Sicherstellung eines „Basiseinkommens“Derweil geht aus dem Kommissionspapier auch hervor, dass „mindestens 60 %“ der
Agrarförderung der Ersten Säule zuzuschreiben sind. Demzufolge sollen diese Mittel als „Basiseinkommen“ den Landwirten zur Verfügung gestellt werden. Zum Vergleich: Im aktuellen EU-Haushaltsjahr liegt der Anteil der Ersten Säule bei etwa 76 %. Zudem wird die Kommission - wie bereits zuvor angekündigt - eine weitere Angleichung der Höhe der Direktzahlungen zwischen den Mitgliedstaaten bis 2027 vorschlagen.
Dem Entwurf zufolge sollen die Beihilfen in den Mitgliedsländern, wo die Prämien aktuell unterdurchschnittlich ausfallen, dann mindestens 90 % des EU-Mittelwerts erreichen. Profitieren würden davon vor allem die drei baltischen Staaten. Die Landwirte in Deutschland, aber auch in Frankreich, den Niederlanden und in Österreich, die bislang überdurchschnittlich hohe Zahlungen pro Hektar erhalten haben, müssten zugunsten ihrer Berufskollegen in den osteuropäischen Ländern zurückstecken.

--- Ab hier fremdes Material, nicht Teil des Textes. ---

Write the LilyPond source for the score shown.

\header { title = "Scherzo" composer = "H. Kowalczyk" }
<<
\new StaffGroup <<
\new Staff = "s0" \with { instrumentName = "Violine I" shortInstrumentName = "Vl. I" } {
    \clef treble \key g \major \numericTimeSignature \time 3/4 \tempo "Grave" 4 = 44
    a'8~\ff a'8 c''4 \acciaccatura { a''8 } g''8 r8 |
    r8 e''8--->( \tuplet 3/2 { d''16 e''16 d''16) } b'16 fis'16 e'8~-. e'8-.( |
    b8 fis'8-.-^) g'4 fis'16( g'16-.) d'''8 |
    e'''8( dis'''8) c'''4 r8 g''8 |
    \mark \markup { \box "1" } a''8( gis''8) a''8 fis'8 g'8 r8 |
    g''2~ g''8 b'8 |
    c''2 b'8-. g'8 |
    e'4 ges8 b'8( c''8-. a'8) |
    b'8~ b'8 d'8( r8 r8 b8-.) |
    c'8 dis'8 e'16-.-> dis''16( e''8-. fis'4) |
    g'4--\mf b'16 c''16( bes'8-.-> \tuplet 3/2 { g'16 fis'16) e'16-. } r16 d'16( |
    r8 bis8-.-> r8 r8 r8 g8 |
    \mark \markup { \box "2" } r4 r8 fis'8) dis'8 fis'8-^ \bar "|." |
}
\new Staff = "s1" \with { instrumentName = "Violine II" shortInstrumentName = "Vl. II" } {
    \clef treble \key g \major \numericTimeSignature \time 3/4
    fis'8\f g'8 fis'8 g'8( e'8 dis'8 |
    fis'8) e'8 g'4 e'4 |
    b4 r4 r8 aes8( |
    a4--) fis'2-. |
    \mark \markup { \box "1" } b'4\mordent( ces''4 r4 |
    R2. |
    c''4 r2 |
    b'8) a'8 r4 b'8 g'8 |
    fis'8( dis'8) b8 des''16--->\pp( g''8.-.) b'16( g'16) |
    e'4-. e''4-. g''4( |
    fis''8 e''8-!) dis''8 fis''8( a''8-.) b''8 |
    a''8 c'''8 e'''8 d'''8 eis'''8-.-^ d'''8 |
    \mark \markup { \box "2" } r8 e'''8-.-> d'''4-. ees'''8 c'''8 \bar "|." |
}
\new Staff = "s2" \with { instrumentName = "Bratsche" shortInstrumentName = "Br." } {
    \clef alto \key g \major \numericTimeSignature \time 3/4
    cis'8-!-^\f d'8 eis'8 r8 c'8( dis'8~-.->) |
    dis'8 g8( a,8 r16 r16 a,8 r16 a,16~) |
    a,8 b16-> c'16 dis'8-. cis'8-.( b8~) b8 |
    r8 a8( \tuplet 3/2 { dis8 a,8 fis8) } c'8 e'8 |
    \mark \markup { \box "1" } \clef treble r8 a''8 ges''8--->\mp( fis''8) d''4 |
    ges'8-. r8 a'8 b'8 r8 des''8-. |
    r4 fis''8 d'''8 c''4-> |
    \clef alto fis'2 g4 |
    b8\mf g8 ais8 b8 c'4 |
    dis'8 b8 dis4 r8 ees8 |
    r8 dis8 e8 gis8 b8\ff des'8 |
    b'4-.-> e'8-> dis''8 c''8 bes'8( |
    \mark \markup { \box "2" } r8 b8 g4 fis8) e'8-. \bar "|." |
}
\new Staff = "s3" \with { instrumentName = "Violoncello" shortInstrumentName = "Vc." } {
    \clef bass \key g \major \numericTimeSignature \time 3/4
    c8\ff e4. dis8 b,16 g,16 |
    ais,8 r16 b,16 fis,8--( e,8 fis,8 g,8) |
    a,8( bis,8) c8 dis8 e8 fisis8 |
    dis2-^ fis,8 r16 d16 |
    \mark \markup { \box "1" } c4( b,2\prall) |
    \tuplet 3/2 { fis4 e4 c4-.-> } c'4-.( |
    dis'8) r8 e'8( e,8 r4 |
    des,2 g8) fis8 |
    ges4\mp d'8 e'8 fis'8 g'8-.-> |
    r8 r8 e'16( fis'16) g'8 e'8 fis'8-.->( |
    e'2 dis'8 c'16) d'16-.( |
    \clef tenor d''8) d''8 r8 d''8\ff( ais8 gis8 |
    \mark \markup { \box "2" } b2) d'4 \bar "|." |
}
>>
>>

Derweil bekräftigte der Generalsekretär der EU-Ausschüsse der
Bauernverbände (
COPA) und ländlichen Genossenschaften (COGECA),
Pekka Pesonen, seine Kritik an den geplanten EU-Agrarhaushaltskürzungen. Erneut wies der Finne darauf hin, dass die Landwirte ohnehin nur 40 % des durchschnittlichen Einkommens in der EU erzielten. Daher sei eine Kürzung des Agraretats „inakzeptabel“. Hiervon wären zudem auch und gerade die
Agrarumweltprogramme betroffen, gab
Pesonen zu bedenken.
Wortbruch von Hogan?Ariel
Brunner von Birdlife International übte indes scharfe Kritik an dem Vorhaben, mindestens 60 % der gesamten GAP-Mittel für die
Erste Säule bereitzustellen. Brunner sieht angesichts einer aus seiner Sicht „notwendigen“ stärkeren Unterstützung umweltpolitischer Maßnahmen keinerlei Rechtfertigung dafür.
Agrarkommissar Hogan warf er Wortbruch vor. Laut Berechnungen des Naturschutzbundes Deutschlands (NABU) würden bei einer solchen Festlegung 80 % weniger Finanzmittel als bisher für Natur- und Umweltprogramme zur Verfügung stehen. NABU-Bundesgeschäftsführer Leif Miller sieht mit einer solchen Vorgehensweise den Weg in die „Sackgasse für Landwirte und Umwelt“ endgültig zementiert.
Von Bundeslandwirtschaftsministerin Julia Klöckner erwartet der
NABU jetzt klaren Widerstand gegen diese Kommissionspläne. Wenn Klöckner die Insekten für systemrelevant halte, müsse sie 15 Mrd. Euro pro Jahr für den
Naturschutz in die
GAP verhandeln, so Miller. Das wäre auch für die Landwirte ein Gewinn, denn sie könnten verlässlich und attraktiv für ihre Naturschutzleistungen bezahlt werden.